Another day, another nap.

While Rudy gets her daily three-hour fix of beauty sleep, I spend the first hour cleaning up after lunch and sometimes breakfast, and then doing whatever household tidying is necessary before I move on to other tasks I've been putting off for the past week or more. Today my tidying was putting away groceries and the detritus on the playroom floor, vacuuming up a bowlful of Kix, getting roasted sweet potatoes into the fridge to reheat for dinner, putting Marley's latest pile of library books in their designated box, folding a basket of laundry and getting two other loads going, and sorting through the mail. Then I planned to get through Rudy's birthday party invitations and to finally order the four-months-worth of pictures on Snapfish I last wrote about ordering three weeks ago. It may not sound like a lot, but it's time-consuming. And it can be monotonous. And I know I'm fortunate. I'm just saying.

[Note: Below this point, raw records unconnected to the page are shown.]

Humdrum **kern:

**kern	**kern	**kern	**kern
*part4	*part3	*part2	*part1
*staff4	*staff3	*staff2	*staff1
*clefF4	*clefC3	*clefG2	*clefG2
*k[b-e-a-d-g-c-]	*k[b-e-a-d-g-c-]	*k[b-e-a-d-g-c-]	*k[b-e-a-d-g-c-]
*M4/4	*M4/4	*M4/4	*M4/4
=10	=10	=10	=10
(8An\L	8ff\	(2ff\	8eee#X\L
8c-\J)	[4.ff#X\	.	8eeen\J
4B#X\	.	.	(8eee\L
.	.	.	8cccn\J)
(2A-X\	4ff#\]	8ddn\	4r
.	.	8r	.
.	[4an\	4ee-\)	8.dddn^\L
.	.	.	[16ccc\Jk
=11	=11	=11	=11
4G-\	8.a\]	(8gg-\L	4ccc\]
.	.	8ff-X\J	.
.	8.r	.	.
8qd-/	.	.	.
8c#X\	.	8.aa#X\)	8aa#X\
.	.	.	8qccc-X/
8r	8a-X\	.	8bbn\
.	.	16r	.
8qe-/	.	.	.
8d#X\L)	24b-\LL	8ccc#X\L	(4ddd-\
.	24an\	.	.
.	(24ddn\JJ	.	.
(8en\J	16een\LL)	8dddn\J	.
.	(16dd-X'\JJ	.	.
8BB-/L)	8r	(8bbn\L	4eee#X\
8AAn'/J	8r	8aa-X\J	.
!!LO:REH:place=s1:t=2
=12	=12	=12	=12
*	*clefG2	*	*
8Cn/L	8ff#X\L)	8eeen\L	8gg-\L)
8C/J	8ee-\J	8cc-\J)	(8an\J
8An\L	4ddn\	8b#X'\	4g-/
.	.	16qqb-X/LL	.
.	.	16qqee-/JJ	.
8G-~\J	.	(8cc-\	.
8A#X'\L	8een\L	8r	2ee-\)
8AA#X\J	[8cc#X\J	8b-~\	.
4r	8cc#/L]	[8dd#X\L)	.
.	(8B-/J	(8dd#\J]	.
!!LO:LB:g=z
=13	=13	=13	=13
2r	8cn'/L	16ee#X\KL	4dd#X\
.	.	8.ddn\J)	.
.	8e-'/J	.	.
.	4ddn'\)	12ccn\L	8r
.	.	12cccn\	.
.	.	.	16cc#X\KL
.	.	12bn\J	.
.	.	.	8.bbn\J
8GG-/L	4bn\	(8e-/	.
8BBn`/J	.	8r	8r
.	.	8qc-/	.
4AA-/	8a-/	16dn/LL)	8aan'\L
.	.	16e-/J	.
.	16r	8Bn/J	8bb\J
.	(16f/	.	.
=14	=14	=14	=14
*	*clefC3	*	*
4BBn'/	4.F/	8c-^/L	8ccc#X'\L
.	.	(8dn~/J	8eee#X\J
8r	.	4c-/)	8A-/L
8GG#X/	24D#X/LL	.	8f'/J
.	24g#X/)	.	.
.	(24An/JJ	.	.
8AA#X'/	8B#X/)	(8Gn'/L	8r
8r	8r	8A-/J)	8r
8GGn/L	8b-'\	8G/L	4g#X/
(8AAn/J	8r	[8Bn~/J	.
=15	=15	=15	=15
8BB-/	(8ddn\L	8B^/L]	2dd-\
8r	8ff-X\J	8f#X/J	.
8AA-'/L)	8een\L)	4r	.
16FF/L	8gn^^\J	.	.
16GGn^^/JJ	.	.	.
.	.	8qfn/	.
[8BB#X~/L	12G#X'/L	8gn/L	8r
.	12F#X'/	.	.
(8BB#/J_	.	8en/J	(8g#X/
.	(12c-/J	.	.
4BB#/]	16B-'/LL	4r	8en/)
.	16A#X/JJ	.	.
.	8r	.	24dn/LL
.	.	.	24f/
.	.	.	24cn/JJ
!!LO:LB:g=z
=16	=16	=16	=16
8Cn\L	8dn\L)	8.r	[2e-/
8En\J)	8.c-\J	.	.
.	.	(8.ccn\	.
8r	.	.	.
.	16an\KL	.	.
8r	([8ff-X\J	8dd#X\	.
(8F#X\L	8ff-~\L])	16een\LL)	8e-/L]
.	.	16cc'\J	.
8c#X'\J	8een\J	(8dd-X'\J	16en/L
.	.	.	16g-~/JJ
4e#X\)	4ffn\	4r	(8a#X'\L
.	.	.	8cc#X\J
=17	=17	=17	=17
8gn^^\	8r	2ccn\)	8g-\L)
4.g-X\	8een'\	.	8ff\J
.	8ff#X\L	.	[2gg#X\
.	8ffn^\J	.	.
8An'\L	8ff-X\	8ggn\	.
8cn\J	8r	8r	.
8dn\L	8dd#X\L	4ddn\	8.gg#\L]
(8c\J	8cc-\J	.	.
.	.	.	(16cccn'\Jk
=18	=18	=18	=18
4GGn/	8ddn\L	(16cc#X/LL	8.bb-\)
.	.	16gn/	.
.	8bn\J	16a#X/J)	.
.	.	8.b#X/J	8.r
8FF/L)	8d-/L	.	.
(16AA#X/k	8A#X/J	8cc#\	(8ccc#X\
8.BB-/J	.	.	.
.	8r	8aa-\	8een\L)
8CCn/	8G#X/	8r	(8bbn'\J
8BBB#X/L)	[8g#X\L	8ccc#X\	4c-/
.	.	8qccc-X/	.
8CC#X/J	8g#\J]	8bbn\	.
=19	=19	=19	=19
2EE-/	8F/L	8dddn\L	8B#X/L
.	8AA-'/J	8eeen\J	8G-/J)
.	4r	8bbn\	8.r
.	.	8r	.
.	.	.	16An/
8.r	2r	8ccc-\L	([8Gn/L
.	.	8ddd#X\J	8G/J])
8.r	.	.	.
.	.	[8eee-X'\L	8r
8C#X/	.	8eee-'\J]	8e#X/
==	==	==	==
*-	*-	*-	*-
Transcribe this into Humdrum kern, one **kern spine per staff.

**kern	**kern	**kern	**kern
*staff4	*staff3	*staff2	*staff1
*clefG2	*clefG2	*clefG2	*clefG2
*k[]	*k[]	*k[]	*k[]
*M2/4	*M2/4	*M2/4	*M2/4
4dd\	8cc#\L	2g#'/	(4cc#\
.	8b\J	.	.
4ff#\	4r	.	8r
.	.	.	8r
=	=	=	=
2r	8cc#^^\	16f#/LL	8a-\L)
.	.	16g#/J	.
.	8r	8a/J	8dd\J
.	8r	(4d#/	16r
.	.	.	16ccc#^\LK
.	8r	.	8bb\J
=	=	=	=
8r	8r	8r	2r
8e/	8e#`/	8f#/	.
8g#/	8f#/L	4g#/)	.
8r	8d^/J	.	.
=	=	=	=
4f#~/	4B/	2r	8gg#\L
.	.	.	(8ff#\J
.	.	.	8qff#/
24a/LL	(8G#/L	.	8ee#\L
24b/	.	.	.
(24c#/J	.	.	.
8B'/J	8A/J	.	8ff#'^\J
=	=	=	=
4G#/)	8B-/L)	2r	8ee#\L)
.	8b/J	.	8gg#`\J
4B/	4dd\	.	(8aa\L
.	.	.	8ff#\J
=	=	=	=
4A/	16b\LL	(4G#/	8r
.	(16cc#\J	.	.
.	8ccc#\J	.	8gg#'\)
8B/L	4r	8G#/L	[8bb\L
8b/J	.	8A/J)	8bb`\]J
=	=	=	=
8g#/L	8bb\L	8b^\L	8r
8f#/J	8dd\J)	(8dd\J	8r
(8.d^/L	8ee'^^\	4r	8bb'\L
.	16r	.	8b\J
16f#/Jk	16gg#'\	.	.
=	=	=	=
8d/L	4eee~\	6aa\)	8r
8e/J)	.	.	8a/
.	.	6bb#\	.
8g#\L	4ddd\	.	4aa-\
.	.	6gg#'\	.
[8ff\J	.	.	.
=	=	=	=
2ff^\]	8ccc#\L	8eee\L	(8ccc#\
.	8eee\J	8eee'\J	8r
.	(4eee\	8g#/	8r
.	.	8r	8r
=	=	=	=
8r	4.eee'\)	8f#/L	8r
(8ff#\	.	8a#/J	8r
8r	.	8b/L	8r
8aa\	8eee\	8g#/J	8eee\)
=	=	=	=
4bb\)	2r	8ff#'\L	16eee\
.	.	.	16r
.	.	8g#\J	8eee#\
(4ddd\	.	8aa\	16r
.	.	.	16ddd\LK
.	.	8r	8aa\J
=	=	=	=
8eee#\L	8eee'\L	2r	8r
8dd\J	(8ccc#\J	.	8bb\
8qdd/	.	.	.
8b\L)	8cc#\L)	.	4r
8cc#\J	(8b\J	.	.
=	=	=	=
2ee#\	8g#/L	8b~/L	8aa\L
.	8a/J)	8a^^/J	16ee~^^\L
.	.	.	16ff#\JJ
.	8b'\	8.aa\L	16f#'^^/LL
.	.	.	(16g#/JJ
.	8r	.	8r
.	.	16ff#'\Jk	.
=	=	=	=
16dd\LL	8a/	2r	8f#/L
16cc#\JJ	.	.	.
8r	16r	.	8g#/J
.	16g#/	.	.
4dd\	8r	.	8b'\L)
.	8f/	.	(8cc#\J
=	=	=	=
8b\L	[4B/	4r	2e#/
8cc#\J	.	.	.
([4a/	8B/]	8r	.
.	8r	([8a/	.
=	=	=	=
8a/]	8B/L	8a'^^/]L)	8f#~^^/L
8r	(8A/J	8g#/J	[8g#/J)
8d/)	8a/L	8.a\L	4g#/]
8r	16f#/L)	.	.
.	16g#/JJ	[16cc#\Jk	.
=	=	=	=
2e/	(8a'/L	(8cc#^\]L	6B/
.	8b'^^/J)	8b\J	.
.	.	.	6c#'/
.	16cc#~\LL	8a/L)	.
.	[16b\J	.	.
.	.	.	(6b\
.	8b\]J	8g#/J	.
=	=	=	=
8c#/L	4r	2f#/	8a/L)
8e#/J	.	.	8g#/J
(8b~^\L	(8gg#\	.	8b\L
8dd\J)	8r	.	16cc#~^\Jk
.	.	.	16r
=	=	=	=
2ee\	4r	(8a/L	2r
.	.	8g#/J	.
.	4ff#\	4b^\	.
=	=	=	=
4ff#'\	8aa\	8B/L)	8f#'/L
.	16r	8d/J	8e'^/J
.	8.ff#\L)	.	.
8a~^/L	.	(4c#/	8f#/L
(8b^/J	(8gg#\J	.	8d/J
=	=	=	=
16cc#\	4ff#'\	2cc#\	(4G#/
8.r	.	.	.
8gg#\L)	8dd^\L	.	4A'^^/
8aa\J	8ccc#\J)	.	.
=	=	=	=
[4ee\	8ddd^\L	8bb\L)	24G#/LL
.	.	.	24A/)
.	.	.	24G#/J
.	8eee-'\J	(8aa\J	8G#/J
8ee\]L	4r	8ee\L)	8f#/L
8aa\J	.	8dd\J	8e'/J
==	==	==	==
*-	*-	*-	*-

And before it all gets done, I usually have to leave for field hockey practice or for a game. But tonight I've got a night game. Away. Which means I'll be bouncing along on a school bus with the team at 4 p.m., and again with a sweatier version of the same team sometime before 9 p.m. It isn't my favorite way to travel the open road. In exchange, though, for today I get Rudy's entire nap to actually order the pictures and address the invitations. Plus, catch up on email, figure out how Rudy's birthday and party will actually go, and start planning things like the field hockey end-of-season dinner.

When Rudy's sleeping, Marley usually watches about an hour of television while I'm straightening up. Today it was the Pink Panther, again. And then she gets going with her books or some kind of Marley-Glitter-Pink-Butterfly-Beautiful-Project until her babysitter or one of my sisters is scheduled to watch her and Toot. One afternoon, Bean and I made a delightful little cityscape out of blocks in the living room before I had to race off to coach. And a handful of times this season, her friend Will has run over from his house one street over to pick her up for a spontaneous playdate, which is so, so sweet and cute. And I will remind them of that when I'm taking their pre-prom pictures.

There won't be too many more afternoons like this, though. Because I've only got about another week of field hockey, and then I don't have much to plan around in the afternoon until lacrosse starts up in the early spring. I am so looking forward to having all of Rudy's naps again. Today is like a little preview. But, I'm actually going to miss coaching.

This morning, Bean and Toot and I parked on one side of the downtown fire station and walked by some local firefighters to get to the library on the other side for laptime and storytime. And we smiled at the guys, and then one in particular smiled at me and rocked forward on his heels a little, and said, "Hey, Coach." And I recognized him as the dad of one of my seniors, and I gave him an even bigger smile back and said, Hi," again. And that's the kind of Small-Town, I-Grew-Up-Here kind of thing that makes me so ridiculously happy: the fire fighter saying hey to his daughter's high school coach while she's taking her tiny kids to the library. It was like "Who Are the People In Your Neighborhood?" but for real. If only Bob McGrath were there, and the children's librarians popped out to sing along, it would've been a Sesame Street dream come true.

UPDATE: I am leaving for my game. I didn't get the invitations done and the pictures haven't finished uploading yet, so I couldn't order them if I tried. This is like the time I was up before 4 a.m. accomplishing things because I couldn't sleep, and was still ten minutes late for preschool drop-off. Liz was like, "You could pull an all-nighter and you'd still be late."